Progression-free survival nearly doubled from 13 months to 24 months with adjuvant PCV (HR 0.66; P = .003).
In patients with the 1p/19q co-deletions, median overall survival was 112 months with radiation alone, but has not been reached in those treated also given chemotherapy (P = .059; relative risk reduction 0.56).
Among those without 1p/19q co-deletions, the addition of PCV delayed progression from a median of 50 months with radiation alone to 157 months, (HR 0.42). In the non-deleted patients, progression was prolonged from 9 months to only 15 months (HR 0.73).
In univariate analysis 1p/19q co-deletions, IDH, and MGMT were all independent prognostic factors for survival (P less than .0001), with only MGMT falling out in multivariate analysis.
Virtually all 1p/19q co-deleted tumors show IDH mutation and virtually all IDH-mutated tumors show MGMT promoter methylation, Dr. van den Bent pointed out. Post-hoc testing revealed IDH mutations in 46% of 178 patients and MGMT methylation in 74% of 183 patients tested.
In a separate presentation at the meeting, North American investigators reported that patients with 1p/19q co-deletions lived twice as long or 14.7 years with PCV chemotherapy followed by radiation, compared with 7.3 years with radiation alone in the phase III, 291-patient Radiation Therapy Oncology Group (RTOG) 9402 trial (HR 0.59; P = .03).

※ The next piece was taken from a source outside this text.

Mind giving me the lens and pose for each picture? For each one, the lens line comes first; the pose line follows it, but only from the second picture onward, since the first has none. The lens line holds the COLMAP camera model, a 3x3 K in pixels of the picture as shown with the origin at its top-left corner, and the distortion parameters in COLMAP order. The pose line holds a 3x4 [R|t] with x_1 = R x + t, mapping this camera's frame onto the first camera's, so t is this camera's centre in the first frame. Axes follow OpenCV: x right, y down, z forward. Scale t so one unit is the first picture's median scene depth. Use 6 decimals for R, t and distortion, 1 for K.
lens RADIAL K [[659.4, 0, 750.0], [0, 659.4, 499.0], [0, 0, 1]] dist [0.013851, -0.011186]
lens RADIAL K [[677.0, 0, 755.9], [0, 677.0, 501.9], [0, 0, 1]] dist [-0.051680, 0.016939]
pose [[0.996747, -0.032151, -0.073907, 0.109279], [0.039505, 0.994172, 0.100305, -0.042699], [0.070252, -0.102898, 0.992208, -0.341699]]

Survival times were not significantly different at 2.6 years and 2.7 years, respectively, in patients without such deletions (HR 0.86; P = .39).
In all, 64% of patients given PCV experienced grade III-IV toxicity, although salvage treatment was more common with radiation only (81% vs. 57%; P = .04).

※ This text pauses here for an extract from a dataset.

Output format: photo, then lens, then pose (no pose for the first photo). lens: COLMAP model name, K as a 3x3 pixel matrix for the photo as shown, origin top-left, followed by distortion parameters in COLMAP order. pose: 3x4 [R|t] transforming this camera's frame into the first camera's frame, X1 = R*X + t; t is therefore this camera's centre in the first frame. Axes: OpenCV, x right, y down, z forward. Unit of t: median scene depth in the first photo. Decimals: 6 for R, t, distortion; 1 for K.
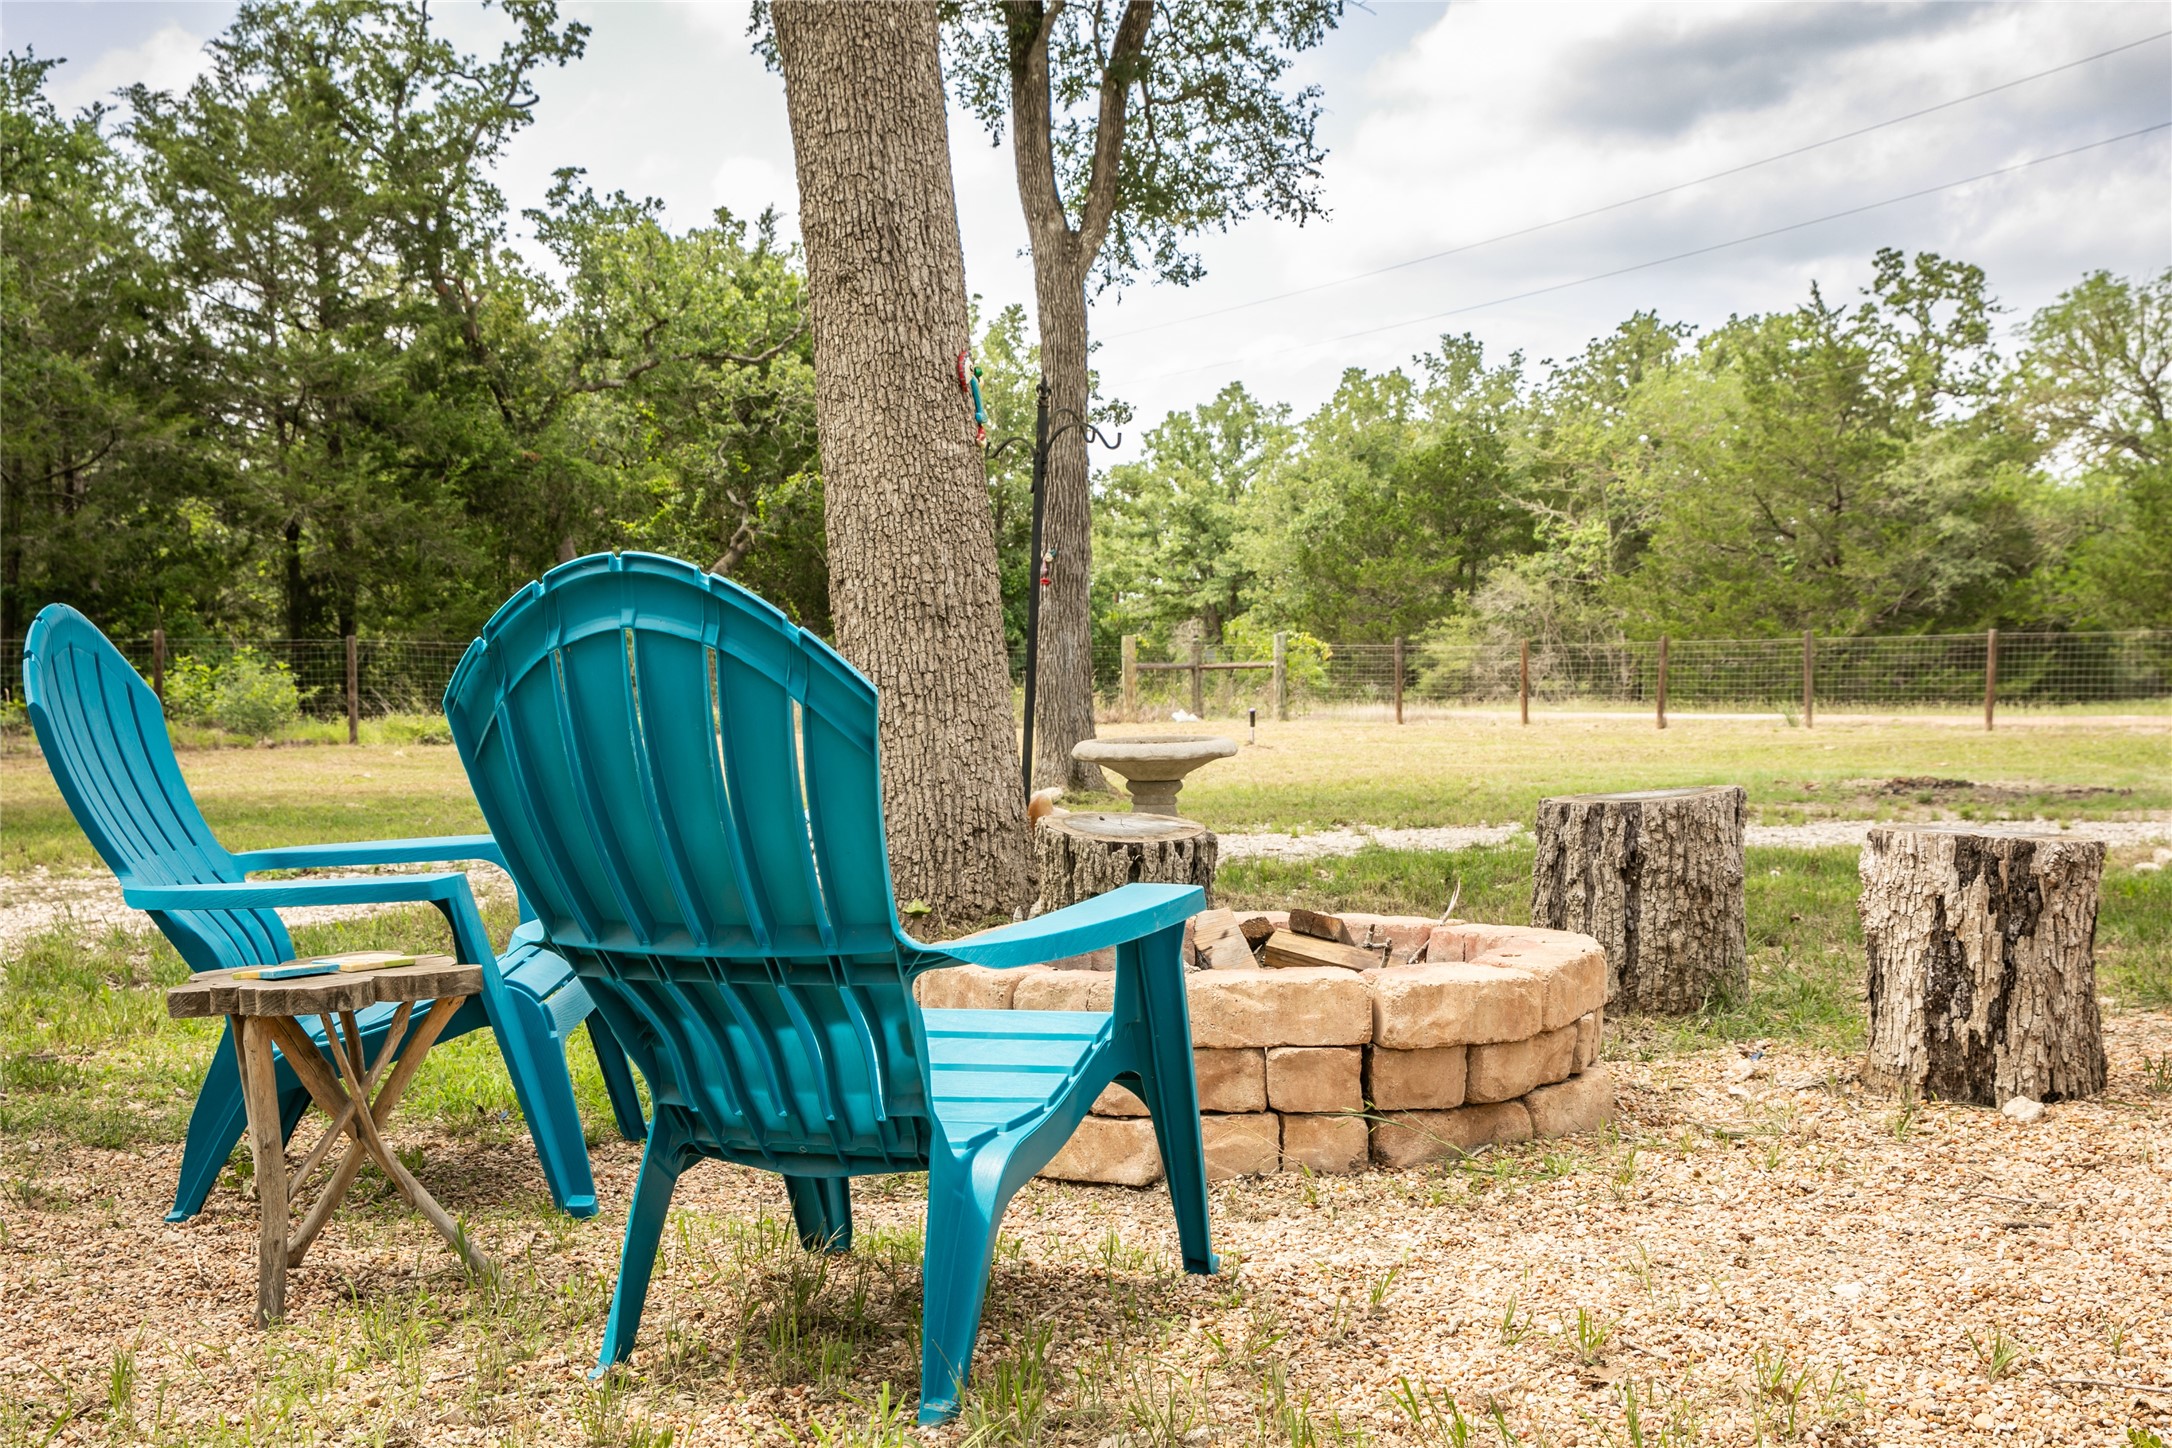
lens RADIAL K [[2528.5, 0, 1084.0], [0, 2528.5, 807.4], [0, 0, 1]] dist [0.048425, 0.025614]
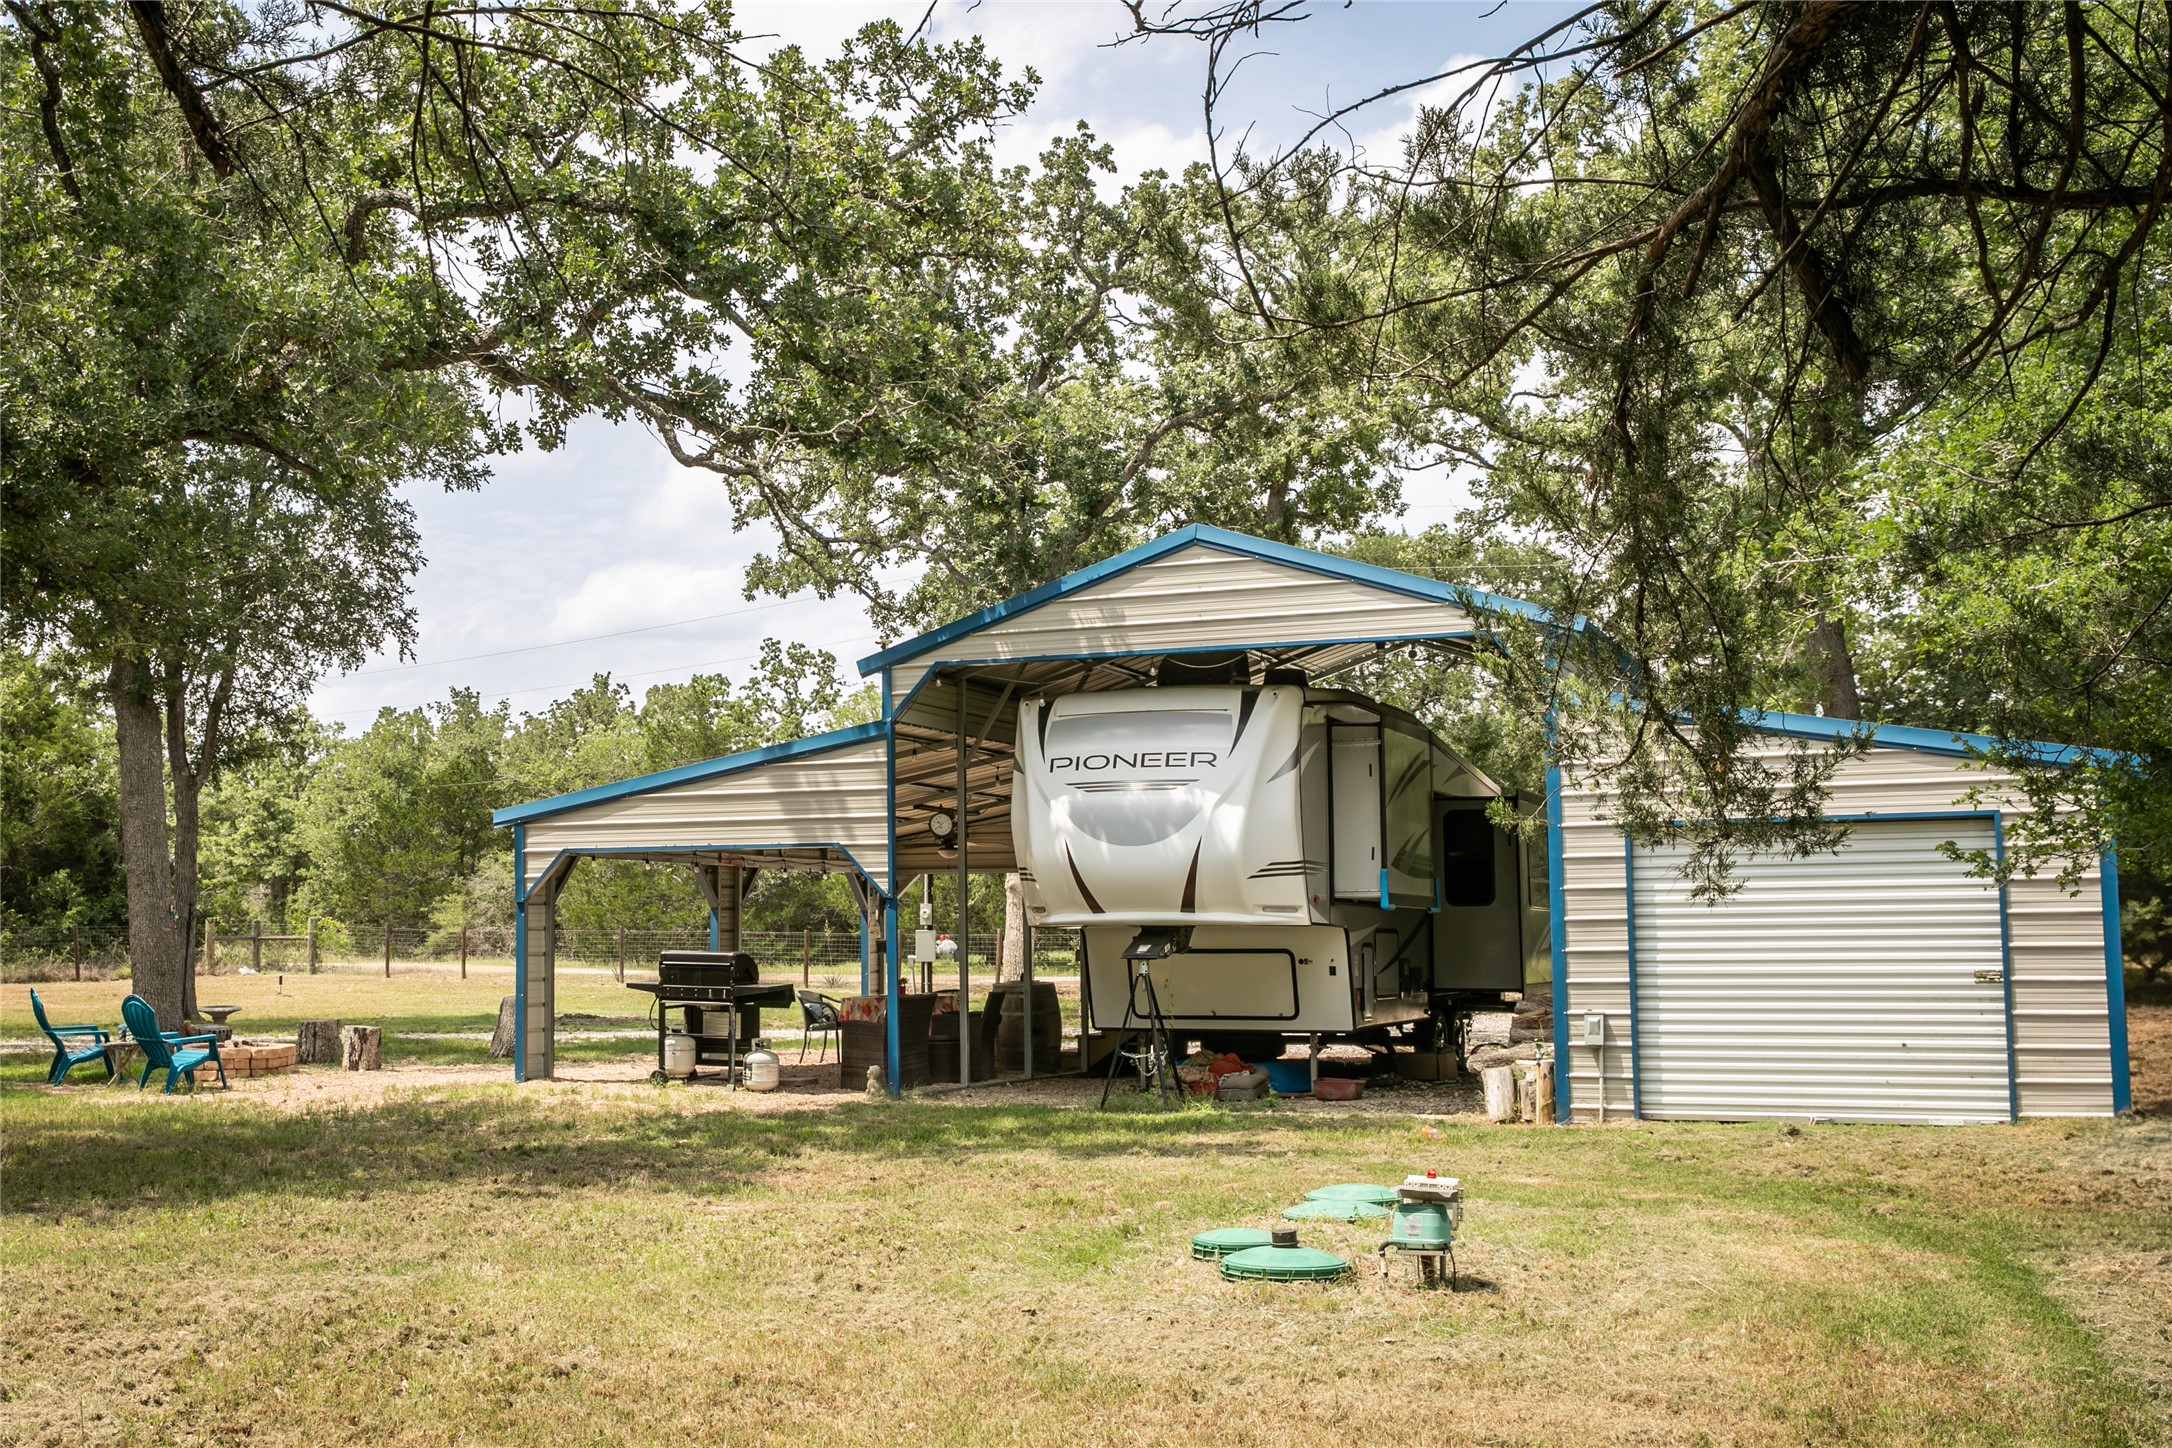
lens RADIAL K [[2339.7, 0, 908.2], [0, 2339.7, 769.2], [0, 0, 1]] dist [0.001707, 0.015113]
pose [[0.952894, 0.029771, 0.301838, -0.010426], [0.004504, 0.993673, -0.112225, 0.003316], [-0.303270, 0.108298, 0.946731, -0.485095]]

The overall survival benefit was observed after a median follow-up of 11.3 years, reversing an early analysis in 2006 that showed no overall survival benefit for the combined therapy, according to lead author Dr. J. Gregory Cairncross, professor and head of clinical neurosciences at University of Calgary (Alta.).
Dr. Bruce J. Roth
The same phenomenon was reported in the EORTC cohort.

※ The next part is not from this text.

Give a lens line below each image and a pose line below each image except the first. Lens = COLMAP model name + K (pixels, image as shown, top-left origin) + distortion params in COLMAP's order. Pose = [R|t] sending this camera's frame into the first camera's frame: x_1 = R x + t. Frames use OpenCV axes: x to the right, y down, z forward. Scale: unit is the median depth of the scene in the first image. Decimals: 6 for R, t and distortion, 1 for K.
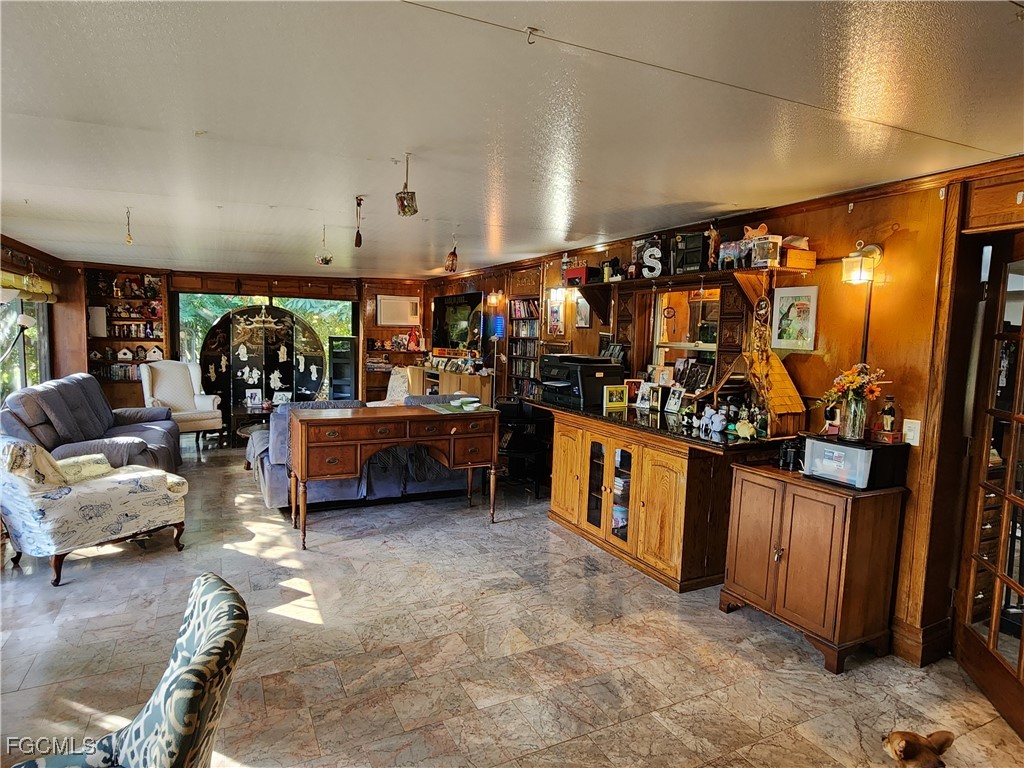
lens RADIAL K [[617.0, 0, 515.6], [0, 617.0, 387.2], [0, 0, 1]] dist [0.007469, 0.001948]
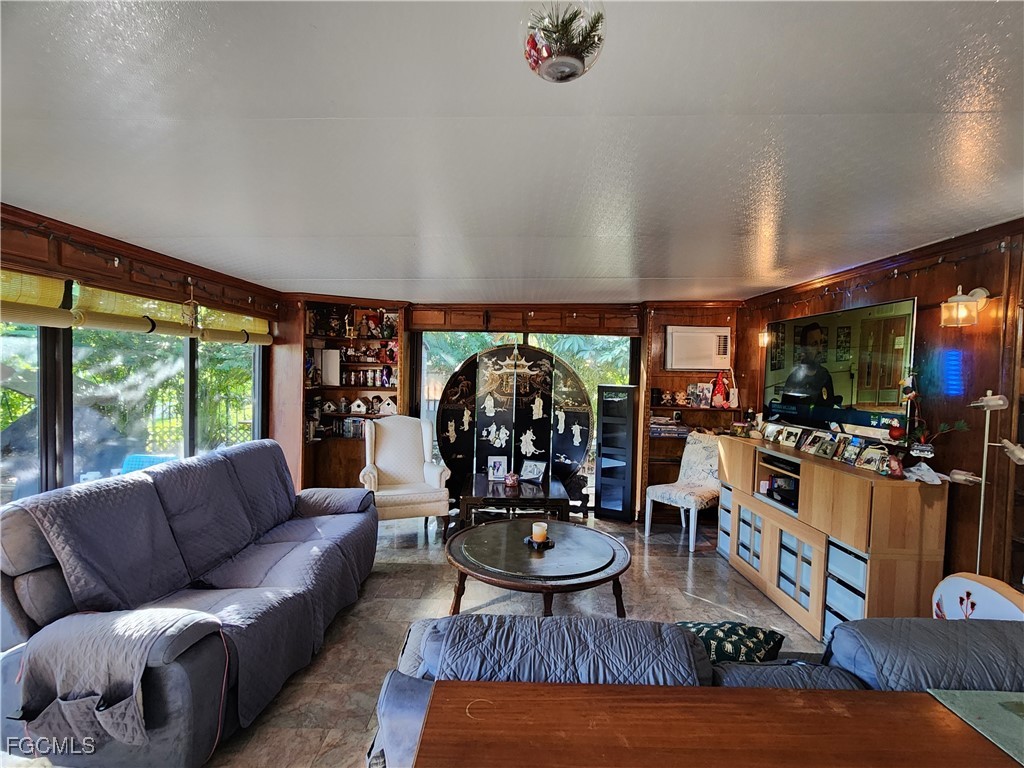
lens RADIAL K [[617.0, 0, 513.4], [0, 617.0, 388.0], [0, 0, 1]] dist [0.007469, 0.001948]
pose [[0.907628, 0.007683, -0.419704, -0.092083], [-0.036582, 0.997476, -0.060851, -0.032521], [0.418178, 0.070584, 0.905619, 0.315256]]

“It could be because, after 6 or 7 years, the effects of radiation therapy begin to wear off and then the beneficial effects of chemotherapy kick in,” Dr. van den Bent speculated. “We don’t know. It’s a unique phenomenon. I can’t recall having seen this before, but we have two trials showing exactly the same separation of the survival curves after only 6 years.”
Press conference moderator Dr. Bruce J. Roth, an oncology professor at Washington University in St. Louis, said most AOD patients in the United States are treated with radiation after surgery, and that the minority of those who do receive chemotherapy will likely continue to receive temozolomide because of the ease of administration and lower toxicity.
Dr. van den Bent said the ongoing intergroup phase III CATNON trial of concurrent and adjuvant temozolomide in patients with non-1p/19q co-deleted tumors should further define which patients benefit from chemotherapy, but that results will not be available for many years.
Dr. Van den Bent reports consulting with and honoraria from MSD. A co-author reports consulting with MSD and honoraria from GlaxoSmithKline and Roche Diagnostics.
RTOG 9402 was supported by grants from the National Cancer Institute, North Central Cancer Treatment Group, Southwest Oncology Group, Eastern Cooperative Oncology Group and the NCIC Clinical Trials Group.
* This story has been updated and revised on 6/8/2012.